Wolsey se sépare à Londres de Campeggio, son collègue.—Le légat romain fouillé à Douvres et insulté par la police.—Wolsey accusé devant le Parlement et absous.—Malgré son acquittement, le cardinal découragé, déchu.—Le roi le dépouille peu à peu, lui donne et lui retire l'espérance.—William Cavendish.—Patch.—Norris.—Russel.—Butts.—Wolsey à Esher, à Richmond, à Peterborough, à Newark, à Cawood.—Le _Minster_ d'York.—Wolsey arrêté à Cawood par le comte de Northumberland et sir Walter Walsh.—Il est conduit à Sheffield.—Kingston, le constable de la Tour, joint le cardinal à Sheffield et l'escorte avec vingt-quatre gardes jusqu'à l'abbaye de Leicester.—Cette abbaye, voisine de Bradgate, le château des Grey.—Maladie de Wolsey.—Sa mort.—Sa légende.—Bonté du marquis de Dorset.—Douleur énigmatique du roi.—Thomas Morus.—Suffolk, Norfolk.—Lady Anne Boleyn, Clément VII, Henri VIII, Catherine d'Aragon, Charles-Quint.—Cranmer et son livre.—Ambassade du père de lady Anne auprès du pape et de l'empereur.—Thomas Cromwell et la question du divorce.—Le clergé et le Parlement cèdent.—Henri VIII relègue Catherine d'Aragon à Ampthill.—Anne Boleyn installée à sa place.
Le cardinal Wolsey n'avait pas revu Henri VIII depuis Grafton. «Mlle de Boleyn, écrit du Bellay à Montmorency, a fait promettre à son amy que il n'escoutera jamais monseigneur d'York.»
Wolsey s'était séparé à Londres de son collègue. Campeggio allait s'embarquer à Douvres, lorsque son appartement fut envahi par la police. Ses malles furent fouillées.
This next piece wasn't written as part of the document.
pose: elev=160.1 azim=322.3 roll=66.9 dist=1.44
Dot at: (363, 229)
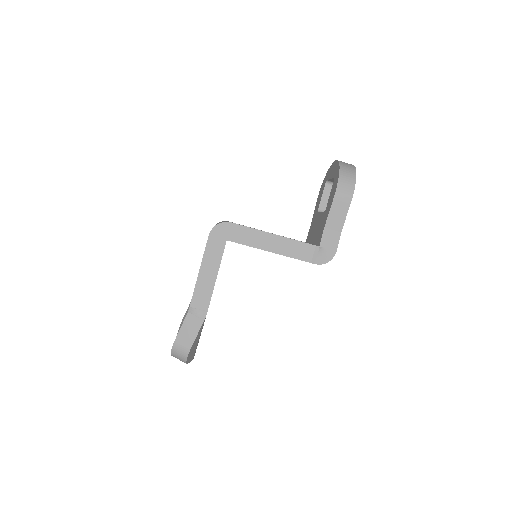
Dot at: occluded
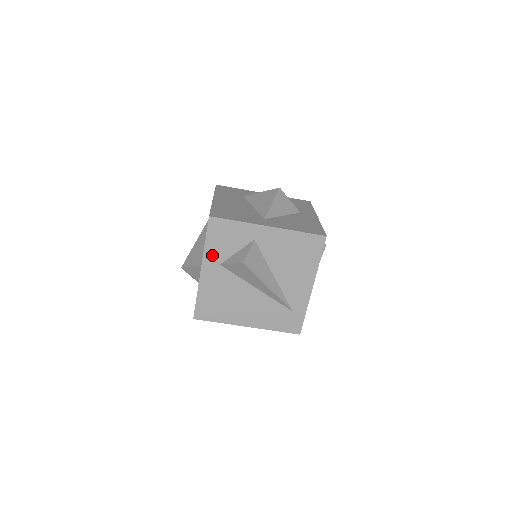
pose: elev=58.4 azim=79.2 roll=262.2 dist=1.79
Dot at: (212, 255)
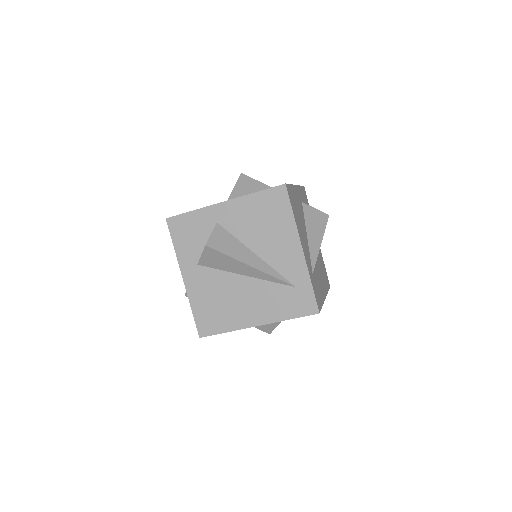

On l'accusait d'emporter les trésors de Wolsey afin de les soustraire aux confiscations. La vérité, c'est qu'on cherchait dans les bagages du légat la bulle décrétale qu'il avait brûlée, et les lettres de Henri VIII à Anne Boleyn que Rodolphe, l'un des fils de Campeggio, avait déjà déposées à Rome, où elles sont encore. Campeggio se plaignit; mais le roi, content de l'avoir effrayé et outragé, défendit qu'on lui fît aucune réparation.
Wolsey ne fut pas quitte pour si peu. Il fut accusé devant le Parlement, et difficilement libéré sur les habiles discours de Thomas Cromwell.
Le cardinal n'était plus que l'ombre de lui-même. Les lords, qui lui devaient tout, l'abandonnaient. Le roi le dépouillait successivement de ses palais, de ses mobiliers, de son or. Wolsey buvait l'ingratitude et l'insulte jusqu'à la lie. Tout son orgueil s'était évanoui. Il était si accablé de son malheur, qu'il ne gardait plus ni le moindre courage ni la moindre dignité. Sa racine était coupée. Le roi manquant, Dieu lui-même ne le soutenait pas. Tous ses rêves de domination universelle s'étaient envolés. «J'ay esté voir le cardinal en ses ennuis, écrit du Bellay. J'y ay trouvé le plus grand exemple de fortune. Il m'a remonstré son cas en la plus mauvaise rhétorique: cueur et parolles lui failloient entièrement. Il a bien pleuré.... De légation, de sceau, d'auctorité, de crédit, il n'en demande point; il est prest à lâcher tout, jusqu'à la chemise, et qu'on le laisse vivre en un hermitage, ne le tenant le roi en sa malle grâce. Je l'ay réconforté au mieulx que j'ay pu, mais je n'y ay su faire grant chose.»
Après la scène de Grafton, voilà Wolsey à York-Palace, son riche hôtel de Londres!